Africa-Press – South-Africa. A delay in interest rate cuts in the United States is pushing risk-averse sentiment in emerging markets, putting pressure on the rand and capital flows to South Africa.

The now-cemented narrative of “higher for longer” for rates has pushed out local expectations for interest rate cuts as well, which is contributing to building of tension in the markets, which will be ready to explode once the cutting cycles begin.

In a complete shift from sentient just a few months ago, markets no longer anticipate an ‘early’ start to the rate cutting cycle in the US, with expectations for a Q4 2024 start at the very soonest.

According to Investec chief economist, Annabel Bishop, global financial flows into emerging markets like South Africa will benefit the rand when the US interest rate cut cycle eventually begins, with historically very substantial rand strength being seen.

“We expect the rand to pull towards its PPP (level) of R15.00/USD over the next few years,” she said.

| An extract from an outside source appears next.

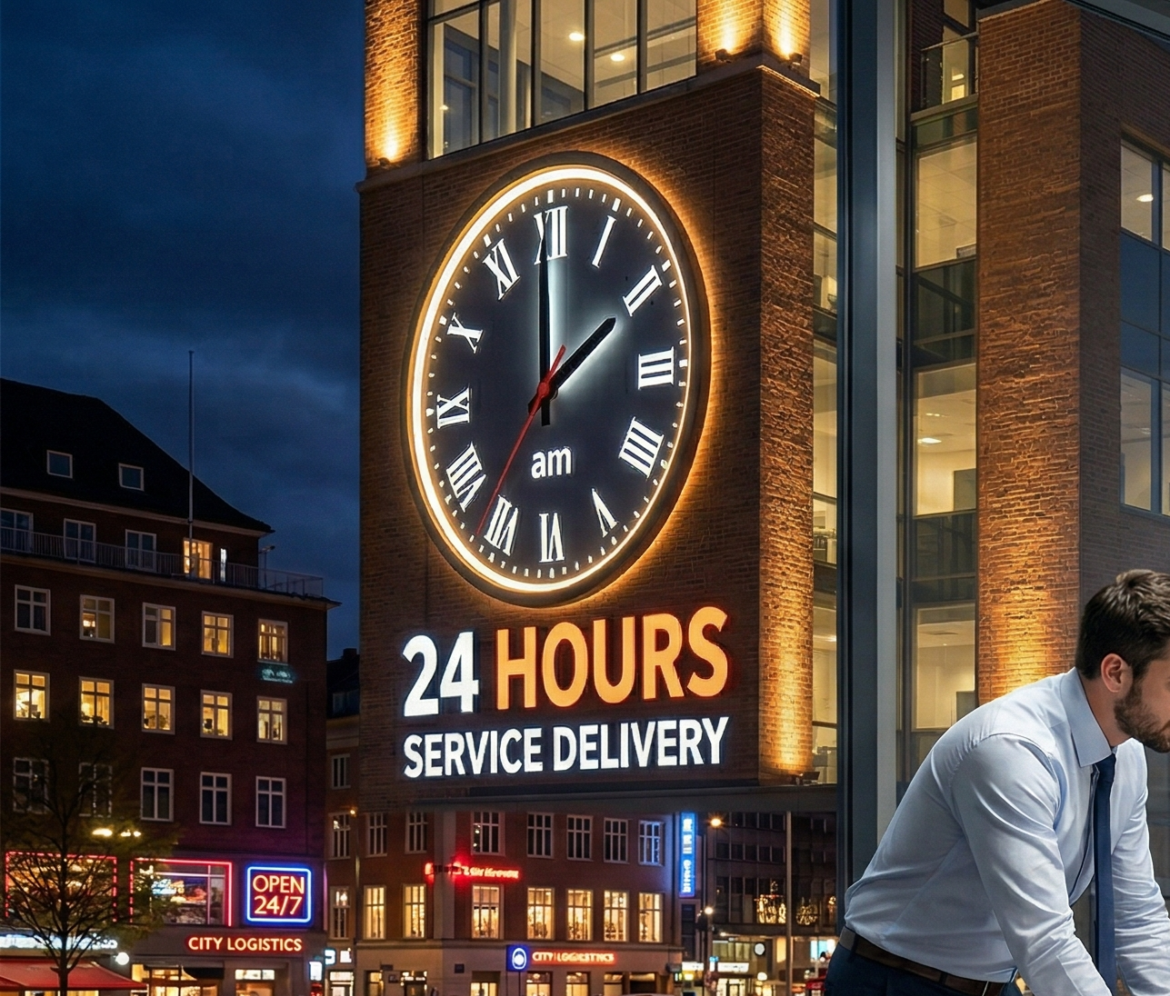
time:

South Africa’s interest rate cycle has been delayed due to stubborn inflation outcomes, she noted, with the recent Monetary Policy Review from the South African Reserve Bank (SARB) highlighting that it currently sees the start of the local interest rate cut cycle well into 2025.

“This prompted some earlier rand strength as the delay of the start of the South African interest rate cut cycle well beyond the start of the one in the US will widen the interest rate differential between the two countries, benefiting the rand,” Bishop said.

However, she noted that the domestic currency will remain volatile, sensitive to US data releases, and any change in US interest rate expectations, along with other global financial market developments, which tend to be the main driver of the rand.

According to the SARB, expectations on domestic policy moves and rate cuts have evolved in line with global markets.

At the end of 2023, forward rate agreement (FRA) rates indicated that South Africa’s policy rate would be lowered in the first half of 2024. However, the FRA curve has since shifted higher, reflecting the slowing pace of domestic disinflation and implying that rate cuts would be deferred to early 2025.

“This contrasts with the surveyed expectations of analysts, which indicate two to three rate cuts in the second half of 2024,” the bank said.

While some economists, such as those at Nedbank, still anticipate at least two rate cuts in 2024 – 25 basis points in September and again in November – projections that the central bank will continue to hold on rates for the rest of the year are also starting to emerge.

The Reserve Bank said that markets have aligned more closely with central bank views that uncertainty about the pace of disinflation remains, and are now pricing in fewer rate cuts, spread further out in time.

“At the same time, the conviction has strengthened that economies will not slow sharply but instead will achieve a ‘soft landing’.”

The SARB’s Monetary Policy Committee (MPC) will meet at the end of the month just after the election, with the prevailing view that it will be another hold on rates.